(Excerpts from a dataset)
»»

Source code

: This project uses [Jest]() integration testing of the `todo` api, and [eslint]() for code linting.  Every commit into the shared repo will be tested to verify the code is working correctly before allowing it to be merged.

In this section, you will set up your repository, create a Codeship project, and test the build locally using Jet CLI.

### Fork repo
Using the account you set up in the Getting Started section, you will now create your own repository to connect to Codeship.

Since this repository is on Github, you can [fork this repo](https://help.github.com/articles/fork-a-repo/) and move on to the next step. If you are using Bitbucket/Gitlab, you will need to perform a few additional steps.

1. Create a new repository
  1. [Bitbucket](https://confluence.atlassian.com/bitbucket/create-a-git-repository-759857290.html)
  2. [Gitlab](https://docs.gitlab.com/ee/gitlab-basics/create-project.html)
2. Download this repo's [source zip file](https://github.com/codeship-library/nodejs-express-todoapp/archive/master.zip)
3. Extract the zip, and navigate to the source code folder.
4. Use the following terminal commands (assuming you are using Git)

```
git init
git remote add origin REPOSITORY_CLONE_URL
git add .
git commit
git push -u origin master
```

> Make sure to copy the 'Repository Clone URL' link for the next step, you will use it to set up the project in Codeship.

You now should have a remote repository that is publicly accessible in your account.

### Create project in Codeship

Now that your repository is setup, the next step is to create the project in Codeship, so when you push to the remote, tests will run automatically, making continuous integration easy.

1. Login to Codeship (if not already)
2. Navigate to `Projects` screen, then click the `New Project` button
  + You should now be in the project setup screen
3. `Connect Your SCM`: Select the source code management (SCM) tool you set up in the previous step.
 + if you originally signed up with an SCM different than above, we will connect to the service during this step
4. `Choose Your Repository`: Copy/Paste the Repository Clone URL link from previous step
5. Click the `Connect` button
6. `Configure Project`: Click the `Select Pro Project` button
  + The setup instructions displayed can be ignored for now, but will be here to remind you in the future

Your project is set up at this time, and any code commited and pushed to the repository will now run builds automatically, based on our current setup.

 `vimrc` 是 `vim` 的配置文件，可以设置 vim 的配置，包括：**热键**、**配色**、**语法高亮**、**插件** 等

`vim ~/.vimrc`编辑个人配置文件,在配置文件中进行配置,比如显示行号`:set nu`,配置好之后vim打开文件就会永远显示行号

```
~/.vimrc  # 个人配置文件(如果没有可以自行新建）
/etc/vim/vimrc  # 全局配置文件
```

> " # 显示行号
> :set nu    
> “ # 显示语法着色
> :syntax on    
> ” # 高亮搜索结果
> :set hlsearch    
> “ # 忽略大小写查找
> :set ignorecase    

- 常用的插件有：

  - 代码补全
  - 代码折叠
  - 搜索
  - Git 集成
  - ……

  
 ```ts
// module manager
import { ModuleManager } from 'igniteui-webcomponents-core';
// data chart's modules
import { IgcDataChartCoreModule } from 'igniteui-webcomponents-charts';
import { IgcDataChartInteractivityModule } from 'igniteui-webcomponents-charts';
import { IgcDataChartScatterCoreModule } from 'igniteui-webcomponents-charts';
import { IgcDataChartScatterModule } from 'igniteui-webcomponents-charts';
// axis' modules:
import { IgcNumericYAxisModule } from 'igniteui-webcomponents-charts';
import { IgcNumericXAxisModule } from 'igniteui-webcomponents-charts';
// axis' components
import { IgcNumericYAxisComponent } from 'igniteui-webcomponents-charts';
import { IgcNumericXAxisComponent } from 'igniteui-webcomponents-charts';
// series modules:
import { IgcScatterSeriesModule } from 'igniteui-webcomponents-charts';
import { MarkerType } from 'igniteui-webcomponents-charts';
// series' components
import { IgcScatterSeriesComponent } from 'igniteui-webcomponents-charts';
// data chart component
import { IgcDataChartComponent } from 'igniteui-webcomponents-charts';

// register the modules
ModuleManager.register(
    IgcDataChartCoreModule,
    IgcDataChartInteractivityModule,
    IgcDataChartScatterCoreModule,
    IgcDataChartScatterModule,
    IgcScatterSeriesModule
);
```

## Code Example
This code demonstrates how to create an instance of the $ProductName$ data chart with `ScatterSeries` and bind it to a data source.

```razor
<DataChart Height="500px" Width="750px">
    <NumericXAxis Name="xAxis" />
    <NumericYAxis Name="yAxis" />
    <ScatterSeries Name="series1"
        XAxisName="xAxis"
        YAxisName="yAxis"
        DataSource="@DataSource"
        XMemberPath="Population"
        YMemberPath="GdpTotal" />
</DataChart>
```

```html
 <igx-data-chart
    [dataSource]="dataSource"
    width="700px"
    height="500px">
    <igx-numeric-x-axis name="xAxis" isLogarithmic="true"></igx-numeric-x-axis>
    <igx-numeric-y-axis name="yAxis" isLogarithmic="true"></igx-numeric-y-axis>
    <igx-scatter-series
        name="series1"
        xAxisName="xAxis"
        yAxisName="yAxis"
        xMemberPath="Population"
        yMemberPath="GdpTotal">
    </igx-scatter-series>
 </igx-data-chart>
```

««

» Exercise aim
What lines of the preceding data include the string "button"? Pull them out.

» Result of this exercise
2. Navigate to `Projects` screen, then click the `New Project` button
5. Click the `Connect` button
6. `Configure Project`: Click the `Select Pro Project` button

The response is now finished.